Charles Wysocki is a member of the Monell Chemical Senses Center and a professor of anatomy at the University of Pennsylvania in Philadelphia.

He says the new study clearly shows that lesbians, heterosexual women, and heterosexual men respond differently to the chemical compounds in male sweat and female urine. But he adds that the response is likely odor-derived and not pheromone-derived.

"The difference across the three groups in response to odors is intriguing, [and] those differences need some sort of explanation," he said.

What Are They Sniffing?

Wysocki disputes the evidence suggesting that AND and EST are pheromones.

"What [evidence] is available comes from the area of entrepreneurial pursuit," he said.

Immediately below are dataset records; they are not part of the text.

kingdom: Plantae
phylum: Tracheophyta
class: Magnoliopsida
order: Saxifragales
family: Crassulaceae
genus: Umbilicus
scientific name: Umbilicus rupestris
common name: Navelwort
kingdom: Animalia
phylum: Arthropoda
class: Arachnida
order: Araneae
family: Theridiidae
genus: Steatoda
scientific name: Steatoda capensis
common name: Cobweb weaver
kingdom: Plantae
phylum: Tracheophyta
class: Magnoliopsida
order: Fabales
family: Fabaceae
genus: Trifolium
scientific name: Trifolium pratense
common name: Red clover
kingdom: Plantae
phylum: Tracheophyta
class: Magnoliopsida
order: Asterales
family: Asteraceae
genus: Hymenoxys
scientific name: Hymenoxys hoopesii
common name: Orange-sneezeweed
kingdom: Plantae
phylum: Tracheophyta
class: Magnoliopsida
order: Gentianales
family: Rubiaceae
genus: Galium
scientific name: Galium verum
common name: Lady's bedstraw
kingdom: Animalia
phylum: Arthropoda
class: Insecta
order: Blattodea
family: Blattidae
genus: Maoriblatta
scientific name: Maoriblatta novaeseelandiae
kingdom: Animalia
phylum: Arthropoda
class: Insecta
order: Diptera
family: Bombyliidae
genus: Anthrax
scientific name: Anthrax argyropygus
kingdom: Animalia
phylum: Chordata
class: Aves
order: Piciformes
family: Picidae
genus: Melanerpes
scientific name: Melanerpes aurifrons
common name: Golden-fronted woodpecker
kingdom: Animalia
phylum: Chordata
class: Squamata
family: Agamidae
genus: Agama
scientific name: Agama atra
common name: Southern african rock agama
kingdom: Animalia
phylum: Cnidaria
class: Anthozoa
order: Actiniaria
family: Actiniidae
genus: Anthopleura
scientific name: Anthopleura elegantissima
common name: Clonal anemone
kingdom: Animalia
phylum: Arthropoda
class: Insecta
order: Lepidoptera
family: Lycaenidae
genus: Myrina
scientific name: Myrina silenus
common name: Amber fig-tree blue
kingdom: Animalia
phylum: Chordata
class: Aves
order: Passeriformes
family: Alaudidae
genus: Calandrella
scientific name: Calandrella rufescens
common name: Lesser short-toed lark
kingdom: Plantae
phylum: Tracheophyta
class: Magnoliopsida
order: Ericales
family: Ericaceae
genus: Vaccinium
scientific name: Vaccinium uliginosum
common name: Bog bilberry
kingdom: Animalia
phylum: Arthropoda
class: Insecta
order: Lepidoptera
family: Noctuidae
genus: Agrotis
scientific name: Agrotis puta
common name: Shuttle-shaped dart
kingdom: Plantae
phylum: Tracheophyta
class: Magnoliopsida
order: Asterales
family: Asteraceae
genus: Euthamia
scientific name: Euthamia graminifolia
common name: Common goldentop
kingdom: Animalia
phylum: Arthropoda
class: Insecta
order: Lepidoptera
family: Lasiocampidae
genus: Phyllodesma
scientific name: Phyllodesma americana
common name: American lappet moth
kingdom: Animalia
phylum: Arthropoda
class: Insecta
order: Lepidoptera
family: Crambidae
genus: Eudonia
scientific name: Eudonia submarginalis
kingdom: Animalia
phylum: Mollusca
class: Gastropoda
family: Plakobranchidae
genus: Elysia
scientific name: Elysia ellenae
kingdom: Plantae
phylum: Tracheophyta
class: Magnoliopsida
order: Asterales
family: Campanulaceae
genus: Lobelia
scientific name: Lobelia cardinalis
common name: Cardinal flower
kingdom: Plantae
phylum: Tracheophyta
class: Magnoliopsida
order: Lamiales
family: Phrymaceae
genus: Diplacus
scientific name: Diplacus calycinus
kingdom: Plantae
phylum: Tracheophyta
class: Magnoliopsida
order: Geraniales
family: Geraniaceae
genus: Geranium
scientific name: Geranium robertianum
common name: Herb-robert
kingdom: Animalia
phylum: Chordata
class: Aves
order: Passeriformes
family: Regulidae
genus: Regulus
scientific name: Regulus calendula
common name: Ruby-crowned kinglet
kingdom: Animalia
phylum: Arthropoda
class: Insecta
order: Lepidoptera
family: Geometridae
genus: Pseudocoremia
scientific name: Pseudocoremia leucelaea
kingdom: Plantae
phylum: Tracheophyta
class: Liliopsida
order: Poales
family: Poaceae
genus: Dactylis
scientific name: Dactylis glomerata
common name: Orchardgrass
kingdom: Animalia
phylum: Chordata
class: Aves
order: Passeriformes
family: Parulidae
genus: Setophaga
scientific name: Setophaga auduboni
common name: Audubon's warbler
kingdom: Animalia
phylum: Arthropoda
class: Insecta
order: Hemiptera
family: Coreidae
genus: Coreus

According to Wysocki, California-based entrepreneur David Berliner introduced the compounds into a product he marketed as a way to arouse the opposite sex.

Arousal would come through detection of pheromones with the vomeronasal organ, a bunch of nerve endings in the nasal cavity of some vertebrates believed to be sensitive to pheromones.

"Unfortunately for Dr. Berliner and his group, the whole concept for a functional vomeronasal organ [in humans] has gone down the tubes in the last decade," Wysocki said.

Wysocki's own research, published in September 2005, has shown that gay men prefer odors from other gay men, while odors from gay men were the least preferred by straight men and women.

Had Savic and colleagues obtained their results using real body odors rather than synthetic compounds of the putative pheromones, Wysocki said "that would be phenomenal. I'd be yelling it out."

Michael Meredith is a neuroscientist at the Florida State University in Tallahassee. He too said the results are "very interesting" but added that the suggestion in the paper's title that the compounds are putative pheromones amounts to "spin."

"It doesn't get to the point what the differences in the brain processes are," he said, adding that any argument over whether the brain response results from an odor or pheromone is "just speculation."